„Jede Region liebt ihren Dialekt, sei er doch eigentlich das
Element, in welchem diese Seele ihren Atem schöpfe.“ J.W. von Goethe
Samstag,
9. Januar, Appenzeller Volksfreund «wort los» – Die Wörtersuche geht weiter. Prozessgestalter Martin Manser macht sich mit
Gruppen auf ins Gontenmoos.
Zwölf Dialektausdrücke, die in
Vergessenheit zu geraten drohten, sind die Ausbeute der Aktion «wort los», die
Martin Manser aus Appenzell im Jahr 2007 lancierte.
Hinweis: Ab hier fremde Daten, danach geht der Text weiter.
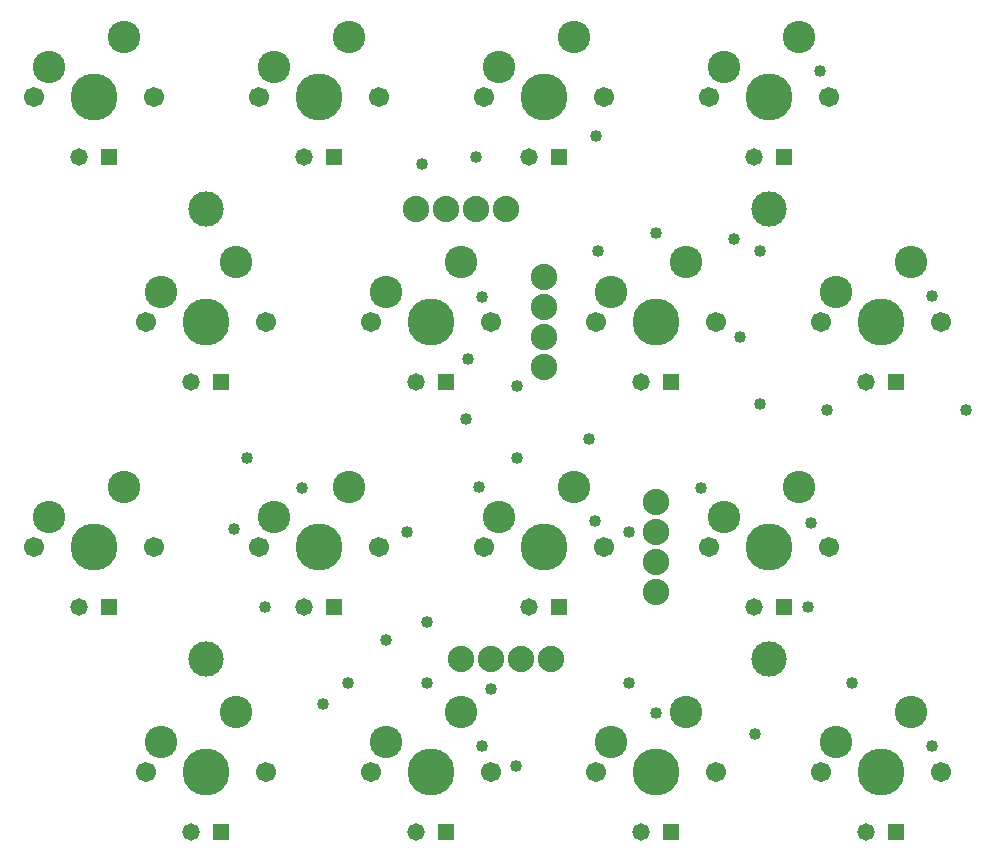
<source format=gts>
G04 DipTrace 2.2.0.9*
%INTopMask.gbr*%
%MOIN*%
%ADD19C,0.04*%
%ADD21C,0.118*%
%ADD22C,0.157*%
%ADD23C,0.067*%
%ADD30C,0.108*%
%ADD32C,0.088*%
%ADD34R,0.058X0.058*%
%ADD36C,0.058*%
%FSLAX44Y44*%
%SFA1B1*%
%OFA0B0*%
G04*
G70*
G90*
G75*
G01*
%LNTopMask*%
%LPD*%
D19*
X31455Y4344D3*
X32585Y15566D3*
X27950D3*
X27410Y11785D3*
X27705Y26844D3*
X31455Y19344D3*
X28785Y6450D3*
X22250Y21450D3*
X25545Y4750D3*
X23750Y12950D3*
X21335Y11494D3*
Y6450D3*
X20205Y11844D3*
X25045Y18000D3*
X10450Y12950D3*
X8165Y11602D3*
X9200Y9000D3*
X11145Y5750D3*
X16455Y4344D3*
X16750Y6254D3*
X16455Y19335D3*
X20300Y20850D3*
X20250Y24700D3*
X14445Y23750D3*
X15985Y17250D3*
X17600Y16364D3*
X8600Y13950D3*
X17600D3*
X13250Y7900D3*
X13950Y11494D3*
X16350Y13000D3*
X20000Y14600D3*
X22250Y5450D3*
X17585Y3694D3*
X27300Y9000D3*
X25695Y15750D3*
Y20850D3*
X24850Y21254D3*
X15900Y15250D3*
X16250Y24000D3*
X14600Y8500D3*
Y6450D3*
X11965D3*
D36*
X3000Y24000D3*
D34*
X4000D3*
D36*
X10500D3*
D34*
X11500D3*
D36*
X18000D3*
D34*
X19000D3*
D36*
X25500D3*
D34*
X26500D3*
D36*
X6750Y16500D3*
D34*
X7750D3*
D36*
X14250D3*
D34*
X15250D3*
D36*
X21750D3*
D34*
X22750D3*
D36*
X29250D3*
D34*
X30250D3*
D36*
X3000Y9000D3*
D34*
X4000D3*
D36*
X10500D3*
D34*
X11500D3*
D36*
X18000D3*
D34*
X19000D3*
D36*
X25500D3*
D34*
X26500D3*
D36*
X6750Y1500D3*
D34*
X7750D3*
D36*
X14250D3*
D34*
X15250D3*
D36*
X21750D3*
D34*
X22750D3*
D36*
X29250D3*
D34*
X30250D3*
D21*
X26000Y22250D3*
X7250D3*
Y7250D3*
X26000D3*
D32*
X22250Y9500D3*
Y10500D3*
Y11500D3*
Y12500D3*
X18750Y7250D3*
X17750D3*
X16750D3*
X15750D3*
X14250Y22250D3*
X15250D3*
X16250D3*
X17250D3*
X18500Y17000D3*
Y18000D3*
Y19000D3*
Y20000D3*
D30*
X2000Y27000D3*
X4500Y28000D3*
D22*
X3500Y26000D3*
D23*
X1500D3*
X5500D3*
D30*
X9500Y27000D3*
X12000Y28000D3*
D22*
X11000Y26000D3*
D23*
X9000D3*
X13000D3*
D30*
X17000Y27000D3*
X19500Y28000D3*
D22*
X18500Y26000D3*
D23*
X16500D3*
X20500D3*
D30*
X24500Y27000D3*
X27000Y28000D3*
D22*
X26000Y26000D3*
D23*
X24000D3*
X28000D3*
D30*
X5750Y19500D3*
X8250Y20500D3*
D22*
X7250Y18500D3*
D23*
X5250D3*
X9250D3*
D30*
X13250Y19500D3*
X15750Y20500D3*
D22*
X14750Y18500D3*
D23*
X12750D3*
X16750D3*
D30*
X20750Y19500D3*
X23250Y20500D3*
D22*
X22250Y18500D3*
D23*
X20250D3*
X24250D3*
D30*
X28250Y19500D3*
X30750Y20500D3*
D22*
X29750Y18500D3*
D23*
X27750D3*
X31750D3*
D30*
X2000Y12000D3*
X4500Y13000D3*
D22*
X3500Y11000D3*
D23*
X1500D3*
X5500D3*
D30*
X9500Y12000D3*
X12000Y13000D3*
D22*
X11000Y11000D3*
D23*
X9000D3*
X13000D3*
D30*
X17000Y12000D3*
X19500Y13000D3*
D22*
X18500Y11000D3*
D23*
X16500D3*
X20500D3*
D30*
X24500Y12000D3*
X27000Y13000D3*
D22*
X26000Y11000D3*
D23*
X24000D3*
X28000D3*
D30*
X5750Y4500D3*
X8250Y5500D3*
D22*
X7250Y3500D3*
D23*
X5250D3*
X9250D3*
D30*
X13250Y4500D3*
X15750Y5500D3*
D22*
X14750Y3500D3*
D23*
X12750D3*
X16750D3*
D30*
X20750Y4500D3*
X23250Y5500D3*
D22*
X22250Y3500D3*
D23*
X20250D3*
X24250D3*
D30*
X28250Y4500D3*
X30750Y5500D3*
D22*
X29750Y3500D3*
D23*
X27750D3*
X31750D3*
M02*

</source>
Zurzeit begegnet man ihnen
im Hotel Linde in Heiden. Neue Begriffe sollen im Lauf dieses Jahres
dazukommen. Im Rahmen
einer Vernissage rief Martin Manser am Donnerstagabend die Begriffe
wieder in Erinnerung, die allesamt auf einem gedruckten T-Shirt verewigt
wurden. Manser spielt mit dieser Idee: Auf dem «Liibli» hätten sie Leib
angenommen, seien sie leibhaftig geworden, sinnierte er. Und das Wichtigste
sei, dass jedes Wort einen Götti oder eine Gotte habe. Sei es vorher einsam und
allein gewesen, zähle es nun auf eine Paarbeziehung, die das Überleben
garantiert.
Die zwölf Wörter, entnommen dem Wortschatz beider Halbkantone Appenzell, hätte
als Sammlung durchaus Nachhaltigkeit, stellt Martin Manser fest. Viele Kontakte
und Begegnungen zeugten von der Wichtigkeit und Lebendigkeit seiner Aktion.